At last, audiences can discover the secrets of Scientology without being zapped by the fabled electropsychometer, writes Dan Glaister
It is the show that has everything: music, dancing, children, celebrities. Hey, it even has threatening phone calls and the hint of divine retribution.
A Very Merry Unauthorized Children’s Scientology Pageant opened in Los Angeles last week after a successful run in New York at the end of last year.
The play is pretty much what the title implies: an unauthorised pageant performed by – but not necessarily for – children that tells the story of the life of Church of Scientology founder and main man L Ron Hubbard. And before you ask, the L, we learn, stands for Lafayette.
The venerable New York Times critic Ben Brantley lent the production the sheen of respectability when he opined that the show was the “gutsiest gimmick in New York theatre for 2003” that “provides a cult-hit blueprint for a young generation that prefers its irony delivered with not a wink but a blank stare”. That man should be in advertising.

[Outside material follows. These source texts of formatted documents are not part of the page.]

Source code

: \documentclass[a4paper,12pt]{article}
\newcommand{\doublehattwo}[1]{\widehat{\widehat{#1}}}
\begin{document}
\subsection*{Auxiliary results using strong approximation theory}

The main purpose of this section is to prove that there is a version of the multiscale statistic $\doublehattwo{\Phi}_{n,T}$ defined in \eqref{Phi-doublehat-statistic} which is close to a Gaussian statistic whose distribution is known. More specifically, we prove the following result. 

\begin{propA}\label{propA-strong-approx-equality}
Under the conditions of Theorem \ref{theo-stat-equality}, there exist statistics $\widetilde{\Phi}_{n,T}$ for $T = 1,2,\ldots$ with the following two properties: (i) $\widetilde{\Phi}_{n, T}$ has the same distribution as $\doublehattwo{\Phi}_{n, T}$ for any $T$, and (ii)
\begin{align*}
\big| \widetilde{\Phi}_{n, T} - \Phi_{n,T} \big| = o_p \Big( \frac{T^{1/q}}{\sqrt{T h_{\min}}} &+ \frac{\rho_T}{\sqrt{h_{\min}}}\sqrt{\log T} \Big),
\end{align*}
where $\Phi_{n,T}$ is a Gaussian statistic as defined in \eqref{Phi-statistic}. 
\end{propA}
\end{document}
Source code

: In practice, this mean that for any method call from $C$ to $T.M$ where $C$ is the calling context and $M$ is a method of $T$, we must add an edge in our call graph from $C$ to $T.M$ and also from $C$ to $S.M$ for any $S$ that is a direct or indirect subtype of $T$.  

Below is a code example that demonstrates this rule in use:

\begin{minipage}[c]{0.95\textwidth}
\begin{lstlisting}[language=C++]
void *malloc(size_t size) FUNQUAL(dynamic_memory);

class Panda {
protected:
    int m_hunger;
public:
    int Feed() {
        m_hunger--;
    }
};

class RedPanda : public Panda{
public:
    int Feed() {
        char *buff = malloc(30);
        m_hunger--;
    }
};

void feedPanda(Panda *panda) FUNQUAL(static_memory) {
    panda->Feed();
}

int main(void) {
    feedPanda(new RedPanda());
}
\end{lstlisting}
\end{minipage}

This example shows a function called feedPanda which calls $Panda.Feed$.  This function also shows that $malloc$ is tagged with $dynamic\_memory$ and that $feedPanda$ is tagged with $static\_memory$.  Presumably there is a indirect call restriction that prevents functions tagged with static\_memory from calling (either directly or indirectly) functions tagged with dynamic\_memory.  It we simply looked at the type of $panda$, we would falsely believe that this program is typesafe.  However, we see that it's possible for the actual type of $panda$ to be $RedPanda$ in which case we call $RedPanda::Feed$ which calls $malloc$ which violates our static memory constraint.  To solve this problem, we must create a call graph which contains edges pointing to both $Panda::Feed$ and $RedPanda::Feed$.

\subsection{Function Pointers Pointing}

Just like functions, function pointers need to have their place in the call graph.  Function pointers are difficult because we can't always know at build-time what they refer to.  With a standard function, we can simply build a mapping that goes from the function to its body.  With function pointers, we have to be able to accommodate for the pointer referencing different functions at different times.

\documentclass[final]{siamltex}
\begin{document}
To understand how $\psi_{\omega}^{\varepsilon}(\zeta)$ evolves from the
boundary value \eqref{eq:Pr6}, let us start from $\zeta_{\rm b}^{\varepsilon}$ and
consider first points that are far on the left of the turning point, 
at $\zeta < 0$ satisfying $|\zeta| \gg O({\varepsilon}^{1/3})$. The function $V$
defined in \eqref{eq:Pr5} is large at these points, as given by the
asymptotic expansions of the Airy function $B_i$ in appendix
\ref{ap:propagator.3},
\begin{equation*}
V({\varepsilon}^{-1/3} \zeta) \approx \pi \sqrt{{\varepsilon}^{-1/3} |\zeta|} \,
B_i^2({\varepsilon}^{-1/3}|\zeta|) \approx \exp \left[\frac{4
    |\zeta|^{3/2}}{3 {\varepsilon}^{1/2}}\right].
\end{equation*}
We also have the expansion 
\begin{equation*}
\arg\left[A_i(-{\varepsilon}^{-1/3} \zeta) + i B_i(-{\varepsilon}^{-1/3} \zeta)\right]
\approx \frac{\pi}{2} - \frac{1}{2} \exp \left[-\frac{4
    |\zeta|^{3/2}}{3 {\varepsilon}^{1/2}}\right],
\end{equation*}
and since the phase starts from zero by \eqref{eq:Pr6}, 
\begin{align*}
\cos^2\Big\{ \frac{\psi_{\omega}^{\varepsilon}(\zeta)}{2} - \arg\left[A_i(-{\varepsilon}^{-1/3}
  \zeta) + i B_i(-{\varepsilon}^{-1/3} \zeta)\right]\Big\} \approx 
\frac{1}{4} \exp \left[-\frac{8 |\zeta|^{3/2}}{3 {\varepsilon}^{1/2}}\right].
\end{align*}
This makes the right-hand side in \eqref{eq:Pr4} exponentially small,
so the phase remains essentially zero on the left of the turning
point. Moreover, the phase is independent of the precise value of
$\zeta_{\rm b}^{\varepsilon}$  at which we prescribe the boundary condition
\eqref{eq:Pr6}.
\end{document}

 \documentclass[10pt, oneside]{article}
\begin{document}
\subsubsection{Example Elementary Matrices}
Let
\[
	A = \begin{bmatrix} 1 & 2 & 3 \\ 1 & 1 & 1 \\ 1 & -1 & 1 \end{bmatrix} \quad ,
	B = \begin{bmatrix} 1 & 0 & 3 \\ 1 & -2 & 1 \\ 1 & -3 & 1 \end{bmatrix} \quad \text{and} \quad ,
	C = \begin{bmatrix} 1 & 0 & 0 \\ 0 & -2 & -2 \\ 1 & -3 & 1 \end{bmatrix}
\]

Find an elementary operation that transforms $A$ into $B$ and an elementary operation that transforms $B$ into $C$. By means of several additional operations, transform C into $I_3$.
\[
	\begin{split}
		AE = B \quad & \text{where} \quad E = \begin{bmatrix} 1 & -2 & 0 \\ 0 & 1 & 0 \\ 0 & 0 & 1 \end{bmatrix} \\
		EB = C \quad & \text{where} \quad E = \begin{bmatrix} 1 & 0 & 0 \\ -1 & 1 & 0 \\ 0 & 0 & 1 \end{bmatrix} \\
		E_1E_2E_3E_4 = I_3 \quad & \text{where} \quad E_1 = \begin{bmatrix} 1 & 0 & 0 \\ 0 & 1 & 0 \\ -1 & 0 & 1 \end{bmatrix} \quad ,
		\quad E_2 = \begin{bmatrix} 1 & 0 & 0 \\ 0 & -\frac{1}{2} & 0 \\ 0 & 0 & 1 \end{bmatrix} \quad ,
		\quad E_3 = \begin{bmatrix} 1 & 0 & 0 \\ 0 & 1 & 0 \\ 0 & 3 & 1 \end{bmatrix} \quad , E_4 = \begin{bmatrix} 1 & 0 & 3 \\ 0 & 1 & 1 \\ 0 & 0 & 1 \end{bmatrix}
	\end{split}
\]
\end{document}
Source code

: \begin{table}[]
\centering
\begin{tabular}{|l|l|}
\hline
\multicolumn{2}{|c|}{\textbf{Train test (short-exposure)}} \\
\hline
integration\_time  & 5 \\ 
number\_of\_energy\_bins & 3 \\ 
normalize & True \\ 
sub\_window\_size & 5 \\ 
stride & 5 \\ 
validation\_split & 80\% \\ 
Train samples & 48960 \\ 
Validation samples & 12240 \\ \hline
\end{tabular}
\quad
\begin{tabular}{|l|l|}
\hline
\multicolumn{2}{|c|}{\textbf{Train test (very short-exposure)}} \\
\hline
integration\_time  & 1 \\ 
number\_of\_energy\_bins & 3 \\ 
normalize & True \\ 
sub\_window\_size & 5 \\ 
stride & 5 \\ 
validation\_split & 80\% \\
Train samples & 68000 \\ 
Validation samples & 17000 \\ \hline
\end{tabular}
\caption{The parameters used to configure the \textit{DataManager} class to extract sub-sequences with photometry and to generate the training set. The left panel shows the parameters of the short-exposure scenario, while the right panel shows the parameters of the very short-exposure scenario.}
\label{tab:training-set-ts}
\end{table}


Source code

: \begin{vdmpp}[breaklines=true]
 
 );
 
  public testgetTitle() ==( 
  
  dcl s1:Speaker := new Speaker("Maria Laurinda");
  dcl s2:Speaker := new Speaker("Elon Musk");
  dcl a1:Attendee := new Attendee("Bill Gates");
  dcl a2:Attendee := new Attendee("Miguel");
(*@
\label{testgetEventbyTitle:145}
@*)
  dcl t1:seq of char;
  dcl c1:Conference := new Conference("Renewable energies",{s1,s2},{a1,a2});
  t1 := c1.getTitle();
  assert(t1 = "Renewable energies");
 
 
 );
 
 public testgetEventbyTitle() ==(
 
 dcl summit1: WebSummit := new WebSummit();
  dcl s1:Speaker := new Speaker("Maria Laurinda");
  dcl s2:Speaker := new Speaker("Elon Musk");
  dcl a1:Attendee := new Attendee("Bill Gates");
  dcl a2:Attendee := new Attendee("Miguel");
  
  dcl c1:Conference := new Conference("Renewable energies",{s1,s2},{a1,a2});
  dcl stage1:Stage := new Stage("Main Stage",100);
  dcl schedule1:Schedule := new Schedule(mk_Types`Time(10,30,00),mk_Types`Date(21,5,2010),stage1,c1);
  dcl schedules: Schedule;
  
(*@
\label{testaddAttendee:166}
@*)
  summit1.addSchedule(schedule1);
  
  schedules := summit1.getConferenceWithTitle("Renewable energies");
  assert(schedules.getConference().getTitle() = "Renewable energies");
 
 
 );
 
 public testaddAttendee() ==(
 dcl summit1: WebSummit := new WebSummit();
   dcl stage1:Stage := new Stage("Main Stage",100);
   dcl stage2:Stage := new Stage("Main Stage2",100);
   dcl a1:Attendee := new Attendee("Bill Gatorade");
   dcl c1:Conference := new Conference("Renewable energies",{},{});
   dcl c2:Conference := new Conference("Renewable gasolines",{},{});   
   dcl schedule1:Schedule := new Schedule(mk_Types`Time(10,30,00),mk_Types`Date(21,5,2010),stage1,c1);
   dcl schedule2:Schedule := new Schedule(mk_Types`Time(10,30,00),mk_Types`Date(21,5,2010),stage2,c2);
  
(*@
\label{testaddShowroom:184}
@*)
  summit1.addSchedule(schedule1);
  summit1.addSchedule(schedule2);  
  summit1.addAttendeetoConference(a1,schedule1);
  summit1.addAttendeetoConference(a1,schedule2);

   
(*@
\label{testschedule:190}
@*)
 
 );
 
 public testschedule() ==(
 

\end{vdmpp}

He was not alone. The arch New York Observer called it “hilarious”, Time Out New York found it “wonderfully weird”, while the Village Voice went all intellectual and said that it promised to do for Hubbard what Brecht had done for Hitler in The Resistible Rise of Arturo Ui.
With all this and a Village Voice OBIE (off-Broadway) award under its belt, the show packed up and headed for what Andrew Barrett-Weiss, the artistic director of the tiny Powerhouse theatre in Santa Monica, calls “Scientology’s Jerusalem”: Los Angeles.
But the show hit something of a glitch when it arrived in Los Angeles. While New York officials of the Church of Scientology took a decidedly liberal view of the production in public – it’s such a little, insignificant thing in the cosmic scheme of things, they declared, that we’re just going to ignore it – behind the scenes it made it clear that it was less than happy with the production. Church officials visited rehearsals; they helpfully produced documentation of court cases where the Church of Scientology had successfully prosecuted those seeking to disparage the Church’s methods. “It was terrifically wonderful and intimidating,” notes the show’s creator and director Alex Timbers.
A similar formula has prevailed in LA: don’t give the production the oxygen of publicity. But behind the scenes the wheels of organised religion were spinning. As soon as the Church got wind of an LA Times piece on the production, several editors on the paper received calls from the guardians of L Ron’s flame urging them to pull the article. Nothing unusual about that, as any entertainment PR will tell you. But things took a more sinister turn when the phone calls started.
“The parents of one of the kids in the cast were called by members of the entertainment industry that were Scientologists,” says Timbers. “They were told that if they were to continue with the show that it might be bad for their future career.”
The parents, troupers to the last, stood up for the universal values of showbusiness. “They said, ‘We read the script, and we don’t think it is mean-spirited’,” says Timbers. “‘We understand your concerns, but we don’t share your concerns.'”
In a single-industry town where leading lights such as Tom Cruise, John Travolta and Kirstie Alley are members of the Church, these things can cause an impressionable nine-year-old to pause. That particular holy trinity of Hollywood are all depicted in the production, paying testimony to the role that Dianetics has played in their success. (The Tom Cruise character merely says, “I’m Tom Cruise”, but you know what he’s getting at.)
Regardless, the show went ahead, and so Los Angeles audiences have a chance to discover the secrets of Scientology without being zapped by the fabled electropsychometer. They also have a chance to witness a wide-eyed, straight-faced, scrappy and touching telling of the story of L Ron set to a cheesy electro-pop score. See the great man, clad in a white Plyphonic Spree-style gown, wander from inquisitive soul to wounded war veteran to writer of pulp science fiction to leader of world religion. Sort of. Actually, the chorus, in the form of Angelic Girl, played by Katherine Ellis, puts it better. She recites the litany “teacher, author, explorer, atomic physicist, nautical engineer, choreographer and horticulturist”, each time L Ron’s name is mentioned at the beginning of the 50-minute play.
And the production dodges the intellectual property rights problem inherent in its script by acknowledging at the outset that Scientology, L Ron Hubbard and Dianetics are all registered trademarks of the Church of Scientology. On the advice of lawyers, the word “unauthorised” was added to the title.
It may be unauthorised, but a little inside knowledge goes a long way. The flavour of the show – and perhaps the religion – is spelled out in the opening number: “The snow is falling/All the flowers are dead/But don’t give up yet/It’s all inside your head.” All together now.